Michael Redgrave doesn't show up to play within Mourning Becomes Electra's crazed, stagey, melodramatic story until after a third of the film has passed. Still, once he arrives, what was most striking about him was the grip he had on the material and the moderate (but fresh) sense of restrain he brings, the very type that Rosalind Russell and Katina Paxinou do not choose utilize. And in doing so, I felt that Redgrave completely runs away with the picture.

The New York Times' Bosley Crowther too agreed with me in his more negative review of the film (I personally loved the film myself--such fun!), citing Redgrave as one who "turns in a good job as the weak, confused, Oedipean and hysterically-inclined Mannon son," while "the rest perform in manners which seem much more pretentious than inspired." I feel as though this is an accomplishment in and of itself--that is, to stand out amongst a crowd of principal characters who each have very juicy bits of material to sink their thesp'ing teeth into. Still, what I found most interesting about Redgrave was that in spite of his stage background, the man still comes into one of the more stagier offerings of the decade with a grounded realism that really fleshes out Orin as a multifaceted, twisted, and ultimately utterly tragic character. This is crucial as he is essentially the purest of the characters, caught amidst the firestorm of hate which ravages his family and his life. A lesser actor might have played up the drama a bit more, in turn risking the creation a compelling character for a more manic caricature (looking at you Katina Paxinou--horrid casting if I ever saw it.) But whether it's shading Orin with a slight air of post-traumatic stress disorder as he discusses his encounters during the war, the one-two-three punch of the nearly-adolescent/obsessive-compulsive/rather-perverse worship of his own mother, or the fine balance of spite and damage he demonstrates in the film's third act, I thought that Redgrave checks off the various attributes of Orin with masterful aplomb, turning in the most realized performance within the film. He is compelling for all the right reasons, effectively dramatic without being overdramatic and in clear control within a film and tale that provides enough juice for things to spiral out of control.

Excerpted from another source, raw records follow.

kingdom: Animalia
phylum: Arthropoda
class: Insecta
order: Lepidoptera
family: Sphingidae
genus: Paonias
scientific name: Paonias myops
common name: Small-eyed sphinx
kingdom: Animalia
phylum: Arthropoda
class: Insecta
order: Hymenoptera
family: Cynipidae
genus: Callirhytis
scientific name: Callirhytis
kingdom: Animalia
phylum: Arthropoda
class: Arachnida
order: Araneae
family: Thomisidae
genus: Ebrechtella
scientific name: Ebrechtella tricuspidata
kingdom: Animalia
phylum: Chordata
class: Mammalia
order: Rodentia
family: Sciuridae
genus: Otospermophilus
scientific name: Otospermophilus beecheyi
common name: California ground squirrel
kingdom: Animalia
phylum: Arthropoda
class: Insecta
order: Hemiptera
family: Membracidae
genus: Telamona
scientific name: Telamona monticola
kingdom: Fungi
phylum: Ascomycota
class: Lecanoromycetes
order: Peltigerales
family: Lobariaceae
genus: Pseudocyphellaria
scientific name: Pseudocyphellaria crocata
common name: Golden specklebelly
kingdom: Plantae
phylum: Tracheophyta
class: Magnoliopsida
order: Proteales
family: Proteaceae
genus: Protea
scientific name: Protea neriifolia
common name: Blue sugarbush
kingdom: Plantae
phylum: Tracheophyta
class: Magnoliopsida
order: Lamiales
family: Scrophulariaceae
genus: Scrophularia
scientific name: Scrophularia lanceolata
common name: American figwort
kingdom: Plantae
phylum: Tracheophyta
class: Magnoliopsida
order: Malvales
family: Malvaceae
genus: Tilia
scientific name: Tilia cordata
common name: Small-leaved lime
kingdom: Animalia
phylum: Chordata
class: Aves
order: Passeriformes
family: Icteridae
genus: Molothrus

Originally a four, I ended up changing my mind by 2/8 :) 


  1. Great review. When I saw this film the only thing I knew about it was that Russell was the "favorite" for Best Actress and was "robbed" of the award. I didn't know who Michael Redgrave was and only learned much later on that he'd also received an Oscar nomination, which surprised me. With all the showy theatrics going on around him, it didn't seem to me that his underplaying would have registered. When I learned he was a stage actor, my first thought was of how un-theatrical he is in MBE. His performance is in tune with the intimacy of the camera rather than the upper balcony of a theater. I liked that.

    Still, you've articulated aspects of his work that I wouldn't have appreciated at the time (I haven't seen this film in decades) and it's made me want to check it out again, because I do remember liking him more than I expected. It's hard, though. Where did this film go? I've never seen it on TCM, on VHS or on DVD. I don't know where you found it but I'd sure like to know because your review has piqued my interest.

  2. Hum, I don't like him very much. Interested in your thoughts on Russell now.

  3. Redgrave was also very good in the 1969 version of "Goodbye, Mr. Chips" with Peter O'Toole and Petula Clark. They're both terrific in this weather-worn film and the screenplay is quite adept at its modernization. The songs are excrement, unfortunately, and the direction is pedestrian at best, but the O'Toole-Clark-Redgrave triumvirate is quite effective: a very surprising treat from what is often decried for its lack of achievement.